II. Arbitration Clauses Frequently Prevent Consumers From Seeking to Vindicate Their Rights At All
The CFPB’s study and proposal underscore the importance of class actions as a powerful tool to help consumers effectively vindicate their rights by returning billions of dollars to millions of consumers, in addition to achieving important non-monetary relief in the form of changes to harmful business practices. Because the majority of individual claims against consumer financial services companies are worth only small amounts of money, as Judge Richard Posner of the Seventh Circuit Court of Appeals once put it, “the realistic alternative to a class action is not 17 million individual suits, but zero individual suits, as only a lunatic or a fanatic sues for $30.” The CFPB’s data confirms this: although millions of financial consumers are covered by forced arbitration clauses and class action waivers, the CFPB found that only a few hundred consumers file arbitration claims each year and that very few file individual claims in court, particularly when compared to the 32 million consumers who benefit from class actions each year.

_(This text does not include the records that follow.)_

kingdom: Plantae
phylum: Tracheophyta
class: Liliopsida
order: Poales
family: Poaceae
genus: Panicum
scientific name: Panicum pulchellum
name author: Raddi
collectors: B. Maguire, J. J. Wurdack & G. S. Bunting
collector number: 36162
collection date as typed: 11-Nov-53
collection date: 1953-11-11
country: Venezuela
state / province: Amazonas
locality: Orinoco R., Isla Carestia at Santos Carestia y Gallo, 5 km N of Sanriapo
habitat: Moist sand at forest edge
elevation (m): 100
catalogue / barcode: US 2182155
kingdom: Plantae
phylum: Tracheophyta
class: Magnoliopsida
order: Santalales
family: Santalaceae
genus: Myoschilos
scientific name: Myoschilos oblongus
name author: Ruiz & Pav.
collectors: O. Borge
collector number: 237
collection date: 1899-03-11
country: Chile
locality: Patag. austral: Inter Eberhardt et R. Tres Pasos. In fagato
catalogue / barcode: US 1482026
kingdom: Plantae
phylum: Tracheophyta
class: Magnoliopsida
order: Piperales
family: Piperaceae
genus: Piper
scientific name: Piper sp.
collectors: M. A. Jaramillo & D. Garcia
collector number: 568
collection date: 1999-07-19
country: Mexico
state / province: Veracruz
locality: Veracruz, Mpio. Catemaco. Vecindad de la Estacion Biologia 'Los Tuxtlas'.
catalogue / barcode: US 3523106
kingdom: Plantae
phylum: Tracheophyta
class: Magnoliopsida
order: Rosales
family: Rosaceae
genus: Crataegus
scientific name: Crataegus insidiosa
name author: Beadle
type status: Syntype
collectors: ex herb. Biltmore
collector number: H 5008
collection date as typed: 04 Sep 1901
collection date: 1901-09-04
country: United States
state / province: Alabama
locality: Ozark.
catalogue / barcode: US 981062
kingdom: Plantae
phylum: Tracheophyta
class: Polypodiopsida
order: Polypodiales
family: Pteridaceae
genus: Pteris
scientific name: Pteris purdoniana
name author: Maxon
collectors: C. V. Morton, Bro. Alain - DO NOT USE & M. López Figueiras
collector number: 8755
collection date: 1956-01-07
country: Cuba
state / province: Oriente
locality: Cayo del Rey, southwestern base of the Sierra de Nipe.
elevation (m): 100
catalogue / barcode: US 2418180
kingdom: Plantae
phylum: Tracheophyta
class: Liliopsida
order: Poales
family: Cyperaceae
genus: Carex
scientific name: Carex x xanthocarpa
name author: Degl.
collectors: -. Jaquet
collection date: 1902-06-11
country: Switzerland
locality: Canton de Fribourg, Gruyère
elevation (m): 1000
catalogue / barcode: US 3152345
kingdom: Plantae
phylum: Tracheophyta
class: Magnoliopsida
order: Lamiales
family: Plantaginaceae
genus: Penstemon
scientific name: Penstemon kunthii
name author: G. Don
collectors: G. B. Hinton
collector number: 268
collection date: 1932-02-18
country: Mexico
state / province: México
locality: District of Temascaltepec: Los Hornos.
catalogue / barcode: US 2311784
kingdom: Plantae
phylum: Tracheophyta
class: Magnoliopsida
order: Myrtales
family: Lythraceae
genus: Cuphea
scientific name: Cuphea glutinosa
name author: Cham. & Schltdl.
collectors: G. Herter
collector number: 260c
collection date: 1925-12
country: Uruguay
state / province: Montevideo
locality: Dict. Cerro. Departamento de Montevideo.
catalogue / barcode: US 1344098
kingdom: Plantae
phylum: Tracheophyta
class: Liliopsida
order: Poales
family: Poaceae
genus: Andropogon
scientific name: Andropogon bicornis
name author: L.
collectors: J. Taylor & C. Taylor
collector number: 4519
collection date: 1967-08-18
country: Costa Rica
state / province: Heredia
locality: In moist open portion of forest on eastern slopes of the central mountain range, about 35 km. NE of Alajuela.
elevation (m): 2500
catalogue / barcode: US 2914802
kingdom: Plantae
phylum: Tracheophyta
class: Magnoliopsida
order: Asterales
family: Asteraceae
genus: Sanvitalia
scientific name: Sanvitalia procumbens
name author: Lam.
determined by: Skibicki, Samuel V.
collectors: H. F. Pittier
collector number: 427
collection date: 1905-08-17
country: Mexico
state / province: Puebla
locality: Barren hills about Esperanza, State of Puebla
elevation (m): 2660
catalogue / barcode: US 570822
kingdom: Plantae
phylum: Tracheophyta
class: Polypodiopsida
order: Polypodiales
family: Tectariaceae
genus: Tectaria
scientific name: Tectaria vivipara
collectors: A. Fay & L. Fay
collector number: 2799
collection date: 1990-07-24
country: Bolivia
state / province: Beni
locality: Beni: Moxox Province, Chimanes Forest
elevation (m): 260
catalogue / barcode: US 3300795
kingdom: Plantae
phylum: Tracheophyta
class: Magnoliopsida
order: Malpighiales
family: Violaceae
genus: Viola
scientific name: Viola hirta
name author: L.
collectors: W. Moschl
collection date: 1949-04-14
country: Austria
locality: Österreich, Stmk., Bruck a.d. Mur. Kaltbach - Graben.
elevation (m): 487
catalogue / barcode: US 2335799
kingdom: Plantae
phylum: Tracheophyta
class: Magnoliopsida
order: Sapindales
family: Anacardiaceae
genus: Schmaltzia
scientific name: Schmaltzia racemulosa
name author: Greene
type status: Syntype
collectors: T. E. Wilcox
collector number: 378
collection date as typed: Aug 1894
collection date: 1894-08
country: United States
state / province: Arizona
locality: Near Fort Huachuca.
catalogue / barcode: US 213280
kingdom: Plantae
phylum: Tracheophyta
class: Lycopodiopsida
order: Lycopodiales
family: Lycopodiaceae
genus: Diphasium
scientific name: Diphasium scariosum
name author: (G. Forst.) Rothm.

The CFPB’s proposal recognizes that class action waivers frequently suppress consumers’ claims entirely and prevent the effective enforcement of substantive federal and state laws aimed at protecting consumers – perhaps uniquely more so in the financial services context than any other area of the law, since consumers’ claims in the financial services context are frequently for low-dollar amounts. The proposal also rightfully acknowledges the limitations of the CFPB’s mandate, which requires that any proposal be directly tied to the study results. Because the CFPB’s study demonstrates that class actions are the most effective and often the only tool available for consumers to seek justice in this context, the proposal smartly preserves the ability of consumers to band together when seeking relief through the civil justice system by prohibiting class action waivers in consumer financial product and services contracts.
Finally, while the proposal does not prohibit companies from forcing consumers to arbitrate individual cases, we strongly support the CFPB’s efforts to require companies to report certain information about individual arbitrations and the CFPB’s proposal to provide access to that information online. The collection and examination of this information will hopefully encourage more consumer-friendly behavior and accountability from the companies who frequently utilize this process.
As the CFPB has demonstrated with its comprehensive study, forced arbitration shields corporations from accountability for abusive, anti-consumer practices, which only encourages unscrupulous business practices by allowing violations of the law to go unchecked. This comes at the expense of consumers, small businesses, and—just as importantly—law abiding businesses. Recognizing this, the CFPB has proposed a narrowly-tailored but important rule to restore access to our civil justice system and promote transparency within the forced arbitration system. We, the undersigned, strongly support the CFPB’s proposal and urge the Bureau to move forward quickly to finalize this proposed rule to protect American consumers.